Le saut

Décollage

Tu montes dans l’avion et les portes se ferment et les toboggans s’arment et le monde se réduit à quelques hublots, quelques écrans, et tu ne sais pas, non, vraiment pas ce qu’il y aura de l’autre côté. Tu as vu des images, feuilleté un guide peut-être, mais tu n’as pas respiré l’air qu’il y a de l’autre côté. Tu n’en as pas foulé la terre. Tu n’en as pas goûté la bière. Tu n’en connais rien de valable. Et tu quittes les tiens pour ça, pour cette ombre, pour ce rien.
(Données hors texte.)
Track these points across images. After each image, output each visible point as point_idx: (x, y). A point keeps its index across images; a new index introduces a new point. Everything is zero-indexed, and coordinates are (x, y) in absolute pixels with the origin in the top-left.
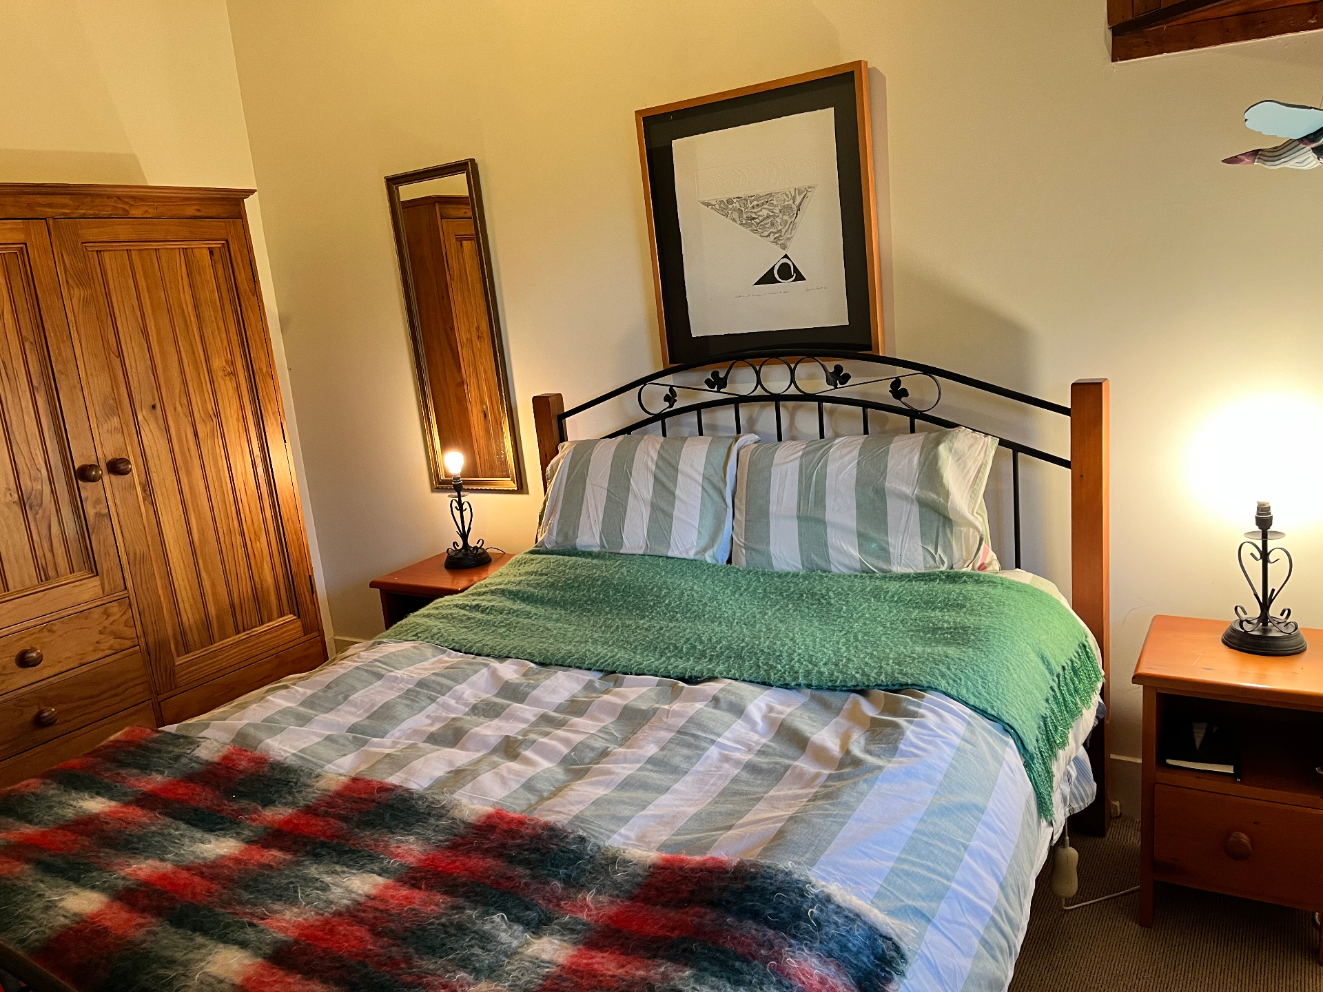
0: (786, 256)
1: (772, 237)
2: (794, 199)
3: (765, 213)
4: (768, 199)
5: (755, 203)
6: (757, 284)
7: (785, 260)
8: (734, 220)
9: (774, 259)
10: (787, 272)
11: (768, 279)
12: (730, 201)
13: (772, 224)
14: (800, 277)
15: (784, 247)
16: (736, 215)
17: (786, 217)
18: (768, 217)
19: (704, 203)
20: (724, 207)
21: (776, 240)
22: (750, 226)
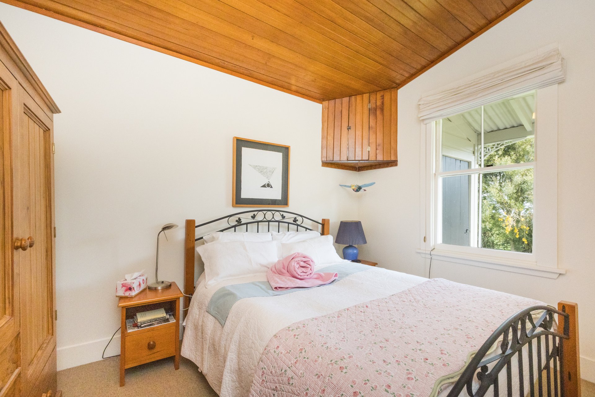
0: (269, 182)
1: (266, 177)
2: (272, 169)
3: (265, 171)
4: (266, 168)
5: (263, 168)
6: (261, 187)
7: (269, 183)
8: (257, 171)
9: (266, 182)
10: (269, 185)
11: (264, 186)
12: (257, 166)
13: (267, 174)
14: (271, 187)
15: (269, 179)
16: (258, 170)
17: (270, 173)
18: (266, 172)
19: (249, 165)
20: (255, 167)
21: (267, 178)
22: (261, 173)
Tu as déjà dit au revoir à tout ce que tu connais. Tu es un être en suspension.

Voilà peut-être pourquoi, alors que tu boucles ta ceinture, tu te rappelles soudain les mois qu’il a fallu à ta fille pour apprendre à sauter : se risquer à décoller du sol les deux pieds en meme temps, se soustraire à la gravité — et s’exposer à la chute. Voilà pourquoi tu as peur. Et aussi pourquoi soudain tu te souviens de son rire, la première fois qu’elle a osé, de sa joie incrédule devant le miracle accompli.

Tu sais que tu auras le même rire, plus tard, les fesses posées dans ton premier tuk-tuk, le museau fouetté de poussière et d’air chaud. D’être encore là, de l’autre côté, plus vivant d’avoir sauté.